Confirmation of Murdoch's successful takeover came after an historic, 30-minute shareholder meeting and vote at New York's Marriott Hotel -- appropriately located just near Wall Street on the southern tip of Manhattan Island.

"I'm sad we're no longer going to be involved as we had been, but I look forward to Rupert doing a great job in keeping Dow Jones and The Wall Street Journal the quality organizations they have been," said Christopher Bancroft, a Dow Jones board member.

"I hope it doesn't change in a way that would cause it to lose the credibility it has had. I'm optimistic," the International Herald Tribune quoted him as saying further.

Murdoch has already set about transforming The Journal, seeking to expand its coverage of politics and national and international affairs, and has plans in motion to use the newspaper to lend material and credibility to other News Corp. properties, notably the new Fox Business Channel.

News Corporation embarked on an international advertising blitz to coincide with the Dow Jones vote.

The company bought advertisements for the Friday editions of many rival newspapers around the world, including the New York Times, Washington Post and Los Angeles Times in the US and the Daily Telegraph and Guardian in Britain.
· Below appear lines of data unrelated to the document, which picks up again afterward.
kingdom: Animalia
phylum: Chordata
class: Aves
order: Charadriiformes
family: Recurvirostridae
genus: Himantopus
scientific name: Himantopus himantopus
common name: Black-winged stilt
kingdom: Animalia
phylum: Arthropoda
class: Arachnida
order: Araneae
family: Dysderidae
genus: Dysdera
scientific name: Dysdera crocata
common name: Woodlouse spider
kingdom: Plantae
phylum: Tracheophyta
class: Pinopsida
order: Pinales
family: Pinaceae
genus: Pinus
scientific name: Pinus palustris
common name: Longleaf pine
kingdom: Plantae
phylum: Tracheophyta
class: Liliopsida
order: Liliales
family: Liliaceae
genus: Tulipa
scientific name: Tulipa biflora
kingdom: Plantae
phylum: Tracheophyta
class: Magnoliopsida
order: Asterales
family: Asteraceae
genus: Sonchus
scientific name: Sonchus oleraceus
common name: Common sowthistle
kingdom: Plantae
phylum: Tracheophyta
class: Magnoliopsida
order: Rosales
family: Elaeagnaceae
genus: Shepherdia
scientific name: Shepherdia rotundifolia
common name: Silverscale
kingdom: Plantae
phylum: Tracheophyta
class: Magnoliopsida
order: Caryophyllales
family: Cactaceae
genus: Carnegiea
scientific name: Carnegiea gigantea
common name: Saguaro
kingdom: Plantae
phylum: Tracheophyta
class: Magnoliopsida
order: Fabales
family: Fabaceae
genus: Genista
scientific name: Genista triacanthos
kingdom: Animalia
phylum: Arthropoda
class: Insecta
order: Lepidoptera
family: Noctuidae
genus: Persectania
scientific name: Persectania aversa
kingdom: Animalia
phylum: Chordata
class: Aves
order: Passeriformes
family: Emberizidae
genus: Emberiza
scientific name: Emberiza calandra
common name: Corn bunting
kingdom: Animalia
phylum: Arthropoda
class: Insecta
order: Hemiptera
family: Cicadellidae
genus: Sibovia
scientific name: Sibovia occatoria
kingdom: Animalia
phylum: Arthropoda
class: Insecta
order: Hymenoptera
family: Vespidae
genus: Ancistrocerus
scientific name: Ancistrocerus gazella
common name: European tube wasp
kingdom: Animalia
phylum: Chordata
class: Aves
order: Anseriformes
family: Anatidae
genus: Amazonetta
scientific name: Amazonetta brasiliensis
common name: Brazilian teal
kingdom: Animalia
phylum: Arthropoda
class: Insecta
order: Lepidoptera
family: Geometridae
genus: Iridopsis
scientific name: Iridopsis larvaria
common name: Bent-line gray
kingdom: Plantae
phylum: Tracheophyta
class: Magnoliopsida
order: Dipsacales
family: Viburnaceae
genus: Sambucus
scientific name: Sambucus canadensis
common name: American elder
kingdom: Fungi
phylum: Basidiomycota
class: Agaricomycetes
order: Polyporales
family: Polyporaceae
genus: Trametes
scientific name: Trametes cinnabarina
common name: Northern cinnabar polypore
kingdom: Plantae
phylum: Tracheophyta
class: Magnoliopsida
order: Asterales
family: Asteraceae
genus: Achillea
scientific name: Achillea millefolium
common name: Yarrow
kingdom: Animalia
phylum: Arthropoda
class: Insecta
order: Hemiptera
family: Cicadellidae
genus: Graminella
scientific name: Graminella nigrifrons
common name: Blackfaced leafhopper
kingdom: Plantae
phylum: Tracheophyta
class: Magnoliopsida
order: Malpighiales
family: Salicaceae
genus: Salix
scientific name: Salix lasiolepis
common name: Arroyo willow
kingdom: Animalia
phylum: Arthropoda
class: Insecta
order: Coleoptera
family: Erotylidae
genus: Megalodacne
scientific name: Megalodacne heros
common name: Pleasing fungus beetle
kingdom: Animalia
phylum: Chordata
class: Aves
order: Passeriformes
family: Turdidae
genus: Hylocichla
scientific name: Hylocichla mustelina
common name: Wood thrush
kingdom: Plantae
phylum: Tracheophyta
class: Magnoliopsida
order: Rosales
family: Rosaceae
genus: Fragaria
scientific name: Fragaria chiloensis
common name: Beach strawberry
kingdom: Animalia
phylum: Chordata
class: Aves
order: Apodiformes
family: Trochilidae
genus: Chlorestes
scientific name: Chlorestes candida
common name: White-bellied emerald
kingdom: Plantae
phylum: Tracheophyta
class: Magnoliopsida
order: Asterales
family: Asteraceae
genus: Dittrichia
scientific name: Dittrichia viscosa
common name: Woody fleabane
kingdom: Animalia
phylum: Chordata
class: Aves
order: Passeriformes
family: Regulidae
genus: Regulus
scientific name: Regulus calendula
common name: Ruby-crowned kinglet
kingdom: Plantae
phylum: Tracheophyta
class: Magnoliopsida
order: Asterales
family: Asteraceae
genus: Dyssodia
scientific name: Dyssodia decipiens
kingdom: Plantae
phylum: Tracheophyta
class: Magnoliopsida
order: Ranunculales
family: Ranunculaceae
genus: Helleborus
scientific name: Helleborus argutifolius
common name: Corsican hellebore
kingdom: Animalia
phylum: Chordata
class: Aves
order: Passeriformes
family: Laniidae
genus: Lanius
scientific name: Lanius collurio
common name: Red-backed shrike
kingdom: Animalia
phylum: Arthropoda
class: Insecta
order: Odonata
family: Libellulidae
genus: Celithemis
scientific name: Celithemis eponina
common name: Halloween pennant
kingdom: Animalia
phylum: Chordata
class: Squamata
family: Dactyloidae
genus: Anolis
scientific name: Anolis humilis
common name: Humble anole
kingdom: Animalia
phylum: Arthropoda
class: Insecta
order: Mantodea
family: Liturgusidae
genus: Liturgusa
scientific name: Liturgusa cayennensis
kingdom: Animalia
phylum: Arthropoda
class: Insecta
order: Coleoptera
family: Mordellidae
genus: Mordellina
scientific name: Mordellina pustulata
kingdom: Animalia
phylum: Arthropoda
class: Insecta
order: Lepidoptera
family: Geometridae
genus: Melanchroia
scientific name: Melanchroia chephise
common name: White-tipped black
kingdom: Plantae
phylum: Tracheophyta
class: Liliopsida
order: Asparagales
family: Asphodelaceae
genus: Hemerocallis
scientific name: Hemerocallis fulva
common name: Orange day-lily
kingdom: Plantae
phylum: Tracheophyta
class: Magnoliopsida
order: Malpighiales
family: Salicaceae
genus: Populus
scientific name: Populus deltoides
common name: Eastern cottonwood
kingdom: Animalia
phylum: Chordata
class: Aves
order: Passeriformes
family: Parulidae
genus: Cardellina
But the three-page advertisement -- headed "Free people, Free markets, Free thinking" -- was not taken by another major international publication -- the Financial Times.

A spokesman for the newspaper told the WSJ it objected to one sentence in the ad, which stated: "Today, the greatest brand in journalism joins up with the world's most restless global media company."

The spokesman said: "We would have been prepared to reconsider the decision if the ad could be amended."

Murdoch responded in the Fox News interview: "I think they're being a little over-sensitive. If I were them, I'd have taken the money."

The ad is running in The Weekend Australian and every Saturday edition of News Limited papers around Australia.

Murdoch used the Fox News interview to clarify some of his plans for change -- including the likelihood that the WSJ.com website might change from a subscription-based model to a free site reliant on advertising.

"It may take a year to get there, but we will get there," he said.

"We think, when it goes from one million subscribers to 20 million people watching it around the world, that there will be more than enough advertising to make up the difference."

But Mr Murdoch hinted that making money out of the non-subscription model for WSJ.com did not have to be a short-term project.

"We do these things for the long term. And we think this is a very, very great asset," he said.

He has also signalled broadening the appeal of the WSJ beyond its financial core.

"Already, there is a great deal of news from ... around the world in the Journal that is not strictly financial. We will expand that, but not at the cost of what we're doing with the financial community."

Murdoch has signalled strong co-operation between the WSJ and the new Fox Business Network -- despite contractual obligations that WSJ reporters have with rival business network CNBC.